Una galassia illusionista

C’è una foto che ho visto tante volte ma di cui (purtroppo!) non avevo mai approfondito la storia prima d’ora. Sto parlando della galassia M81:

Quello che si può notare da questa splendida foto di questa magnifica galassia spirale è la struttura alla destra del vostro schermo; una struttura ad anello che ruba la scena a quasi metà della foto.

Tale struttura ad anello è stata chiamata “Arp’s loop” a causa dell’astronomo Halton Arp che nel 1965 notò questo dettaglio. Per lungo tempo l’anello scoperto da Arp è stato considerato come il risultato dell’interazione gravitazionale tra M81 e una sua galassia vicina, chiamata (senza fantasia!) M82 (tra l’altro M82 è stata già protagonista di un post di Quantizzando qualche tempo fa).

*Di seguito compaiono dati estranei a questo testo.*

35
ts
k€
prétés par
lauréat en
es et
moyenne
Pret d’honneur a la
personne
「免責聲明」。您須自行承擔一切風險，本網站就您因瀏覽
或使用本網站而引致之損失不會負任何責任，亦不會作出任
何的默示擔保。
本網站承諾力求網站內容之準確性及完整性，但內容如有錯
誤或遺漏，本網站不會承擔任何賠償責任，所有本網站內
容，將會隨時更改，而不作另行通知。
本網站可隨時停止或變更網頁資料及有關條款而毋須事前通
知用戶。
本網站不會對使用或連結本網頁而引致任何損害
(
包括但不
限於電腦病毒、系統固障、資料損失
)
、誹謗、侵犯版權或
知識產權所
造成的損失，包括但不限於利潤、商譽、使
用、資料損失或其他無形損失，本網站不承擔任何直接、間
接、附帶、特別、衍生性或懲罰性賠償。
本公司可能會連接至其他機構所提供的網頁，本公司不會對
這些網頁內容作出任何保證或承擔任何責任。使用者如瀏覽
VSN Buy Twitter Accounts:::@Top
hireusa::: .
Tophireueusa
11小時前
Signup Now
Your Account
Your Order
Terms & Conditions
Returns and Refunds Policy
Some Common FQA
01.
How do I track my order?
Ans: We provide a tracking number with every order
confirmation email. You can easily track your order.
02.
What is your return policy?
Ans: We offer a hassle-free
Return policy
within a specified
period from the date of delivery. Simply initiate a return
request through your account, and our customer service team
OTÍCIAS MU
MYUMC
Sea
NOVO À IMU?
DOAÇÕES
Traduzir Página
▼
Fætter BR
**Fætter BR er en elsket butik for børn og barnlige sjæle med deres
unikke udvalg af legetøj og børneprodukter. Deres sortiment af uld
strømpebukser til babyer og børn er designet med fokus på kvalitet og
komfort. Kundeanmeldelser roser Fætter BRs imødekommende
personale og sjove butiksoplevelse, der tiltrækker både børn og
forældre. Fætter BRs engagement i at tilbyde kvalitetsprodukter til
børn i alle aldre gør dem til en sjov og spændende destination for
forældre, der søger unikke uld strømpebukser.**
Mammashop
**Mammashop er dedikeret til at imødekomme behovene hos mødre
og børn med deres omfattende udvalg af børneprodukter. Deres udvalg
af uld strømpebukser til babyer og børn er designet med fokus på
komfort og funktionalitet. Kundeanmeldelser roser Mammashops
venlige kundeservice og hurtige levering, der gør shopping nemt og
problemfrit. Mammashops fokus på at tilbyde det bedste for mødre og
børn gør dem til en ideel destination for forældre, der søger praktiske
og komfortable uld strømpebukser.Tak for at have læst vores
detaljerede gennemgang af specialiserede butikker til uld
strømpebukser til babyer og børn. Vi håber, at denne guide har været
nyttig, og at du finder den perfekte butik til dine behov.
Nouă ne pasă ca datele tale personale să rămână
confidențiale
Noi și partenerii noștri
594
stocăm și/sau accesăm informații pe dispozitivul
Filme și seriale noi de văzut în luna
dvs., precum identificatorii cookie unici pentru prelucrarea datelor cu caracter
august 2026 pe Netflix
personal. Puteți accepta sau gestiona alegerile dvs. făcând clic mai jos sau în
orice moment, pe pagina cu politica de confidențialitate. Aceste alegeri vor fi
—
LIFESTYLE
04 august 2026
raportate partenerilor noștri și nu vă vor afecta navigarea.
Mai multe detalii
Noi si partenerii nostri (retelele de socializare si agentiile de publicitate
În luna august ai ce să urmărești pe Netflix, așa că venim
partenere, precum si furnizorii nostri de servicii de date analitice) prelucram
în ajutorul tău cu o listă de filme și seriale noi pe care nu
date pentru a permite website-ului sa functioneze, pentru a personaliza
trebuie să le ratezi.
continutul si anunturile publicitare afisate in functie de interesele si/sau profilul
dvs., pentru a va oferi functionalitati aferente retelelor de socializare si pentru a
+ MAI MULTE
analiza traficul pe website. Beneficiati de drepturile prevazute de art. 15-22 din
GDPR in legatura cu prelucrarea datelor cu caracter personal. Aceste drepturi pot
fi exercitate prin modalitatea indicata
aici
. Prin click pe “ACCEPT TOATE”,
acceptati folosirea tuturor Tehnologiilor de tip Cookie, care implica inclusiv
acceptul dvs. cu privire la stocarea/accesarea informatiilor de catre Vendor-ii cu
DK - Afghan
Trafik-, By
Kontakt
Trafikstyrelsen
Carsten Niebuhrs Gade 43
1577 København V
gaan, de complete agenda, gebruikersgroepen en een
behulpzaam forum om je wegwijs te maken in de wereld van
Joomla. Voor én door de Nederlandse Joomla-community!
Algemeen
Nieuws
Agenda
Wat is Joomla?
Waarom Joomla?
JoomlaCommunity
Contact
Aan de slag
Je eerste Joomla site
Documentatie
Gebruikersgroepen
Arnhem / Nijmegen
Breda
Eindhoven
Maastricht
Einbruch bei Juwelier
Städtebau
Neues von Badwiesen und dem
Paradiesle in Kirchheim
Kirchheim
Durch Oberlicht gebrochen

Nella foto di sopra c’è solo una galassia ma ora vi mostrerò una foto in cui potrete ammirare la reale situazione:

Quando dico interazione gravitazionale mi riferisco ad una forza di tipo mareale; già, esattamente quello che state pensando, proprio la stessa identica cosa che accade (in piccolo) tra la Luna e la Terra e che genera l’innalzamento alternato del livello del mare.

Bene, il post potrebbe finire qui dunque. Ehm, non proprio. Perché una cosa è “pensare” che l’anello sia dovuto agli effetti mareali e un’altra cosa è “dimostrare scientificamente” che le cose stanno esattamente così.
Insomma, l’ultima parola spetta sempre al metodo scientifico, è chiaro!

Perciò gli astrofisici si sono messi a studiare questa particolare caratteristica di M81.
La ricerca di cui sto parlando la potete trovare a questo link.

Allora, cosa hanno fatto e trovato gli astrofisici? Hanno studiato la luce proveniente dall’anello di Arp a diverse lunghezze d’onda e hanno scoperto che perlomeno una parte dell’anello è una nube di polvere interstellare della nostra galassia che si trova proprio tra noi e M81.
La polvere interstellare è fatta principalmente di grani composti da carbonio, silicio e ossigeno e ogni grano ha delle dimensioni medie di circa un millesimo di millimetro. Esatto, dovete prendere un millimetro e dividerlo in mille parti ed ecco che avrete un grano di polvere interstellare!
Senza entrare nei dettagli, gli astrofisici hanno analizzato la luce del disco di M81 e hanno visto che parte di tale luce è assorbita da polvere interstellare. Siccome si tratta di un processo di assorbimento allora questo deve voler dire che tale polvere si deve trovare in qualche modo in mezzo, cioè tra noi che osserviamo e la galassia M81.
Questo è solo un punto della discussione. Ovviamente gli astrofisici, nel lavoro di cui ho riportato il link sopra, eseguono ulteriori analisi che non staremo a descrivere qui ma che confermano che, come abbiamo già detto prima, almeno una parte della struttura conosciuta con il nome di Arp’s loop è una nube di polvere interstellare della Via Lattea.

Niente, questo post era giusto per svelarvi questa curiosità. Magari anche per ricordarvi che, anche se vediamo tutto spiattellato in cielo, in realtà gli oggetti possono essere molto più distanti di quello che sembra e alla fine tutto è un gioco di illusioni ottiche che le galassie si “divertono” a fare.